In this school every branch of medical science is taught by the respective professors, except botany, the funds not being at present sufficient to support the expense of a garden. This is, however, an object to which the members look forward with every hope of its attainment. The buildings appropriated by the college to the accommodation of the school, are, a theatre capable of containing four hundred persons, a chemical laboratory and smaller theatre attached to it, a museum for the illustration of the daily lectures, and a theatre for anatomical demonstrations, with extensive apartments for the study of practical anatomy. A new chemical laboratory has just been erected to accommodate the great increase of students in this department, and it is proposed to devote the present chemical laboratory and theatre to the accommodation of the professors of materia medica and medical jurisprudence. The apartments appropriated to other purposes in the college, are contained in that part of the building which fronts Stephen's Green. They consist of a large room in which the meetings of the college are held, a library, a museum, examination-hall, and various apartments for the accommodation of the officers of the college. The meeting-room is a finely proportioned apartment: it contains a portrait of Dr. Renny, a memorial of the gratitude of the college for his most disinterested exertions in forwarding the interests of the institution; and also one of the venerable secretary, Mr. Henthorn, who, for nearly half a century, has devoted his time and efforts to the service of the college.

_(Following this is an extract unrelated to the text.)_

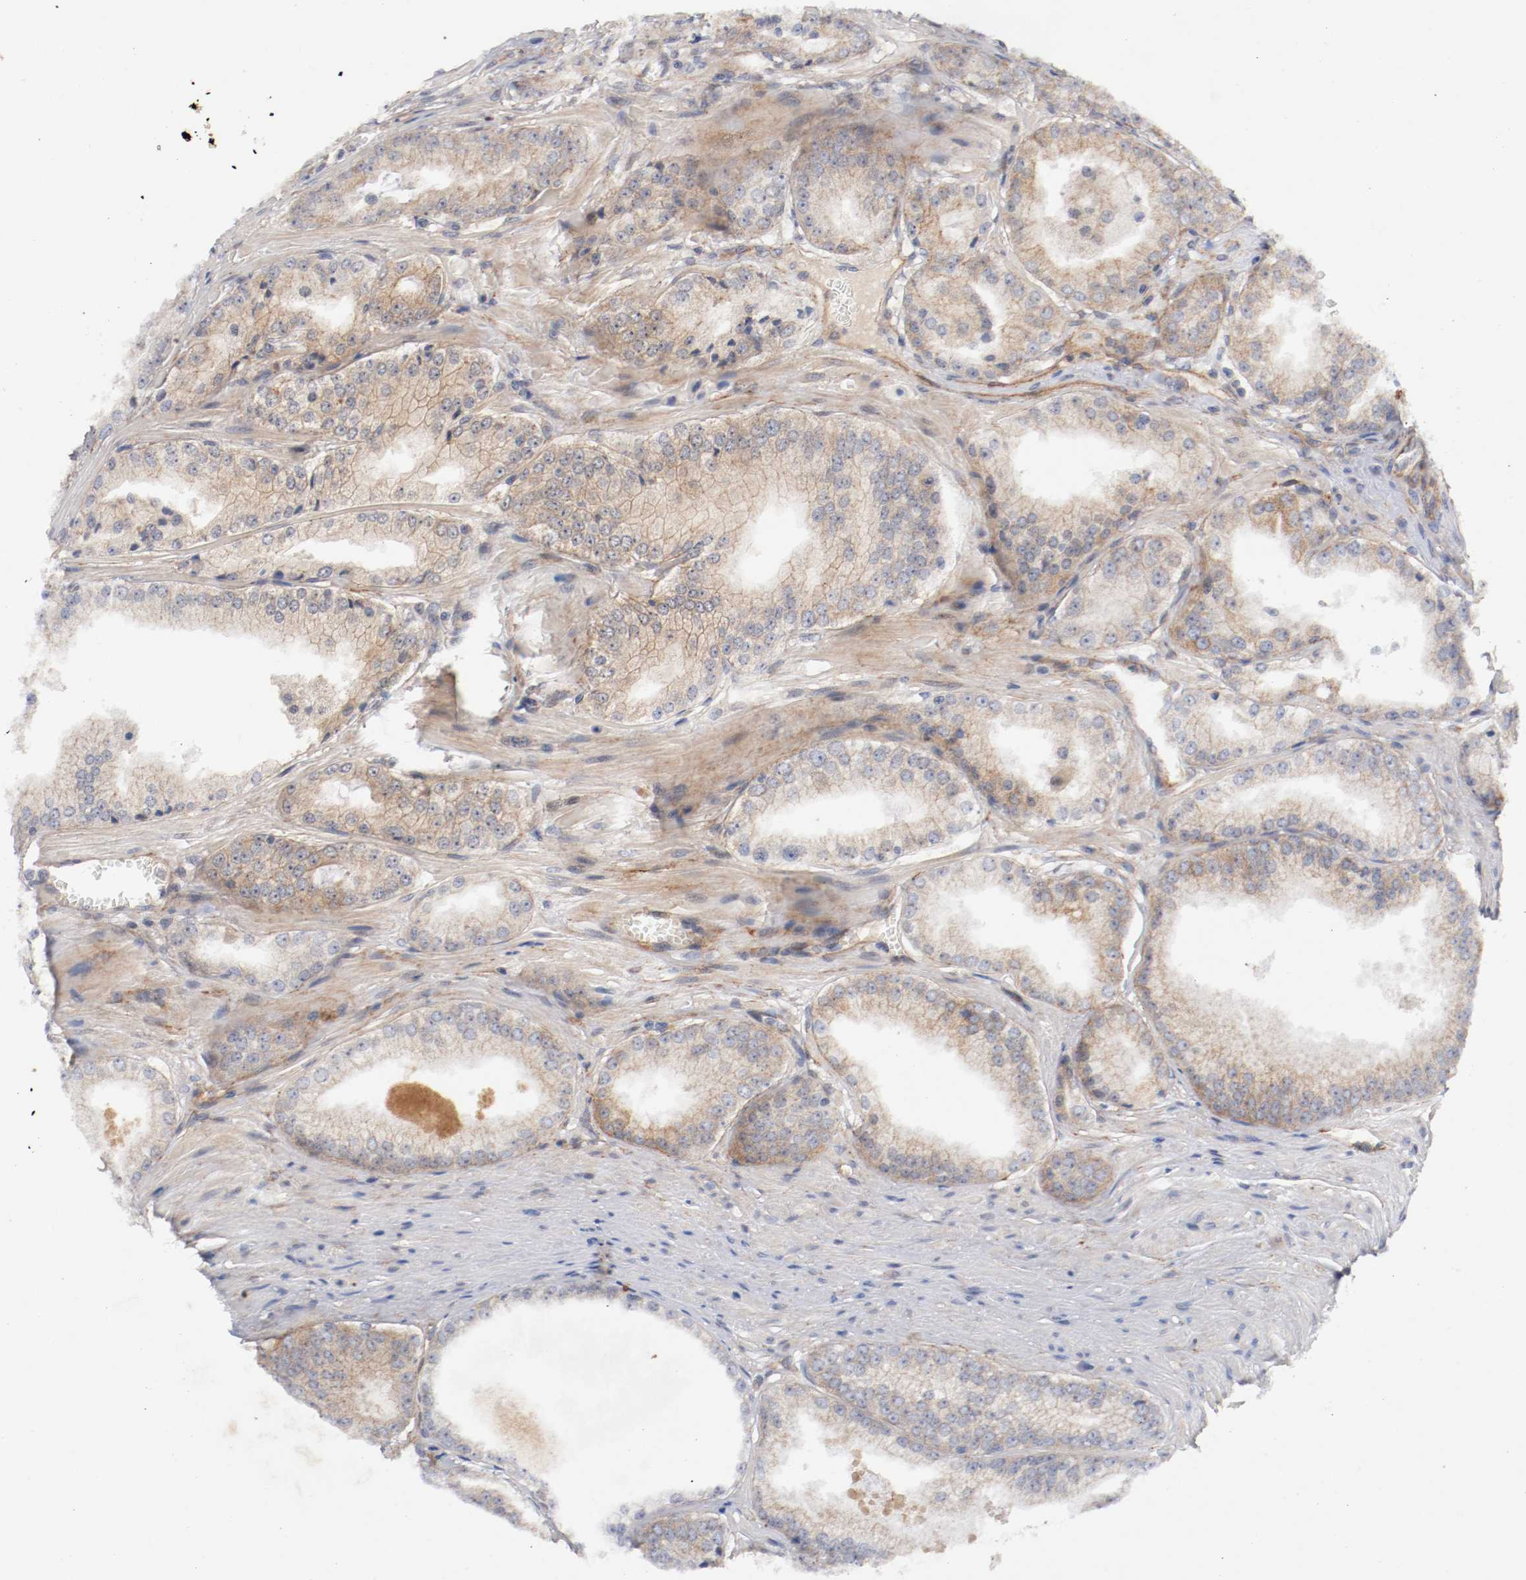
{"staining": {"intensity": "weak", "quantity": "25%-75%", "location": "cytoplasmic/membranous"}, "tissue": "prostate cancer", "cell_type": "Tumor cells", "image_type": "cancer", "snomed": [{"axis": "morphology", "description": "Adenocarcinoma, High grade"}, {"axis": "topography", "description": "Prostate"}], "caption": "Immunohistochemical staining of human prostate high-grade adenocarcinoma demonstrates weak cytoplasmic/membranous protein expression in about 25%-75% of tumor cells. (IHC, brightfield microscopy, high magnification).", "gene": "TYK2", "patient": {"sex": "male", "age": 61}}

The library, which was greatly enlarged a few years ago, by the expenditure of two thousand pounds from the funds of the college, consists of a valuable collection of books in every department of medical science, and the collateral branches of knowledge; it is particularly rich in books on natural history, and in transactions of learned societies. The museum is a beautiful room, and the collection one of great value. The compartments in the gallery are occupied by a regular series of beautiful preparations illustrative of the different organs subservient to vital existence, with another series, illustrative of the changes to which these organs are liable from disease. The lower compartments are occupied by an excellent collection of skeletons. This museum, which has been created within the last twelve years, is highly creditable, as well to the college as to the two gentlemen, by whose exertions it has been brought to its present state of perfection. In the museum there is a bust of Mr. Shekleton, the late curator, who lost his life in the discharge of his duty, which he executed with unexampled zeal, perseverance, and industry. He died from the consequences of a wound inflicted in dissection. In a smaller adjoining museum is a collection of admirably executed anatomical models in wax, procured in Paris, at an expence of five hundred pounds; the munificent present of the Duke of Northumberland, who frequently visited the museum of the college, and took great pleasure in examining the preparations, respecting which he possessed a degree of information seldom to be met with among persons not educated to the profession.
We regret that our limits do not permit us to give a fuller account of this valuable institution than the above hasty sketch, but we hope that it will have the effect of inducing our readers to visit it, and learn what may and has been done in Ireland by steady perseverance, judicious arrangements, public spirit, and an honest application of funds to the purposes for which they were destined.